Its stated agenda includes:

• Advertising the value of healthy marriages and its prerequisite skills.

• Educating high schoolers about how to have healthy marriages (presumably later in life).

• Teaching marriage-enhancement skills to those already married (presumably not with pornography).

• Teaching relationship and financial skills to expectant couples.

• Reducing divorce through the above teachings.

• Conducting research on the benefits of healthy marriages and the above teachings.

In short, wasting $1.5 billion dollars on a feel-good campaign.

Alaska's $500,000 share is roughly what Juneau officials say could create a nicer smelling sewage plant. My vote goes to the neighbor on chemo who says the sewage plant intensifies her nausea. But I'm sure there are other smart ways to spend a half-million dollars; even some that would be more effective than marriage promotions. Russian mail-order comes to mind.

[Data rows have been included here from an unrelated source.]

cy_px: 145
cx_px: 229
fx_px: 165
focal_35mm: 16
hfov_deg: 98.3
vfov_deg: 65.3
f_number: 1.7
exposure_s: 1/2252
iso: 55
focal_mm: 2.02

The American Association for Single People - also not a dating service - often gets in a snit over the government's fixation with marriage or the workplace's favoritism to the married. In this case the fledgling group just shakes its head.

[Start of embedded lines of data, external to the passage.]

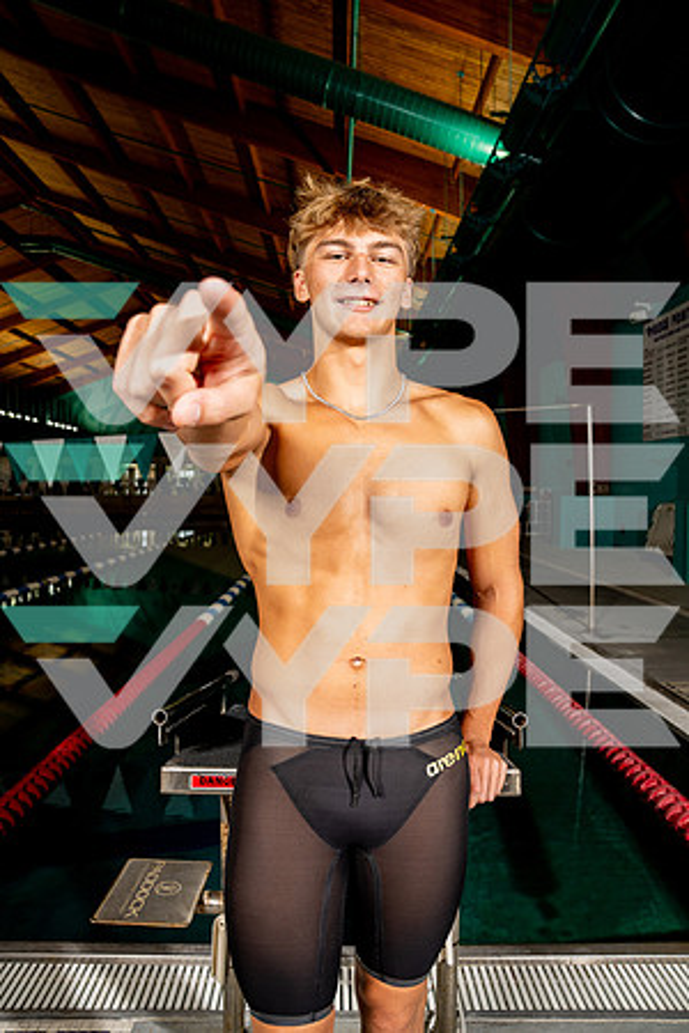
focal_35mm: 24
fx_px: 689
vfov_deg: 73.7
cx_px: 344
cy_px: 516
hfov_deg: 53.1
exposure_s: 1/125
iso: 400
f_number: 6.3
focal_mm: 24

"It's really not going to do much to change anything," says Thomas Coleman, the group's Glendale, Calif.-based executive director. "These are election-year sound bites."

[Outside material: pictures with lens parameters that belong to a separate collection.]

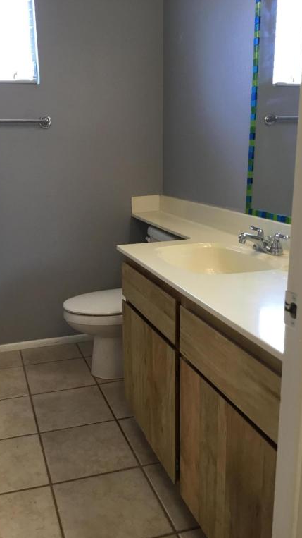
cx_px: 113
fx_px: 484
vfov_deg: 58.0
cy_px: 269
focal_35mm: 34
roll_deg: +0.5
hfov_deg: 34.5
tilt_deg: -14.8
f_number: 2.4
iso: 50
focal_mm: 3.3
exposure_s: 1/30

Coleman's point is that any program relying on traditional marriage as a model is as doomed as any program that teaches abstinence as a primary sex-ed theme. It's the same brand of goody-goody pandering.

"'Till death do us part' was an integral part of the traditional marriage," he says. "That doesn't exist anymore." In its place is a wide range of families and relationships that people have found right for them, and that deserve support.

Coleman suggests that a far better use of government money is to teach contraception to avoid the pregnancies that, even in the 21st century, produce shotgun weddings that no amount of counseling or marriage enhancement can save.

Singles on the whole don't scoff at marriage. Coleman notes that nine in 10 of them will marry at some stage in life.

But the fact that half of those marriages will fail - have been failing for decades - indicates something larger than a young couple's poor grasp of a checkbook or how to have a fight. It means that marriage isn't for everyone, or maybe even most.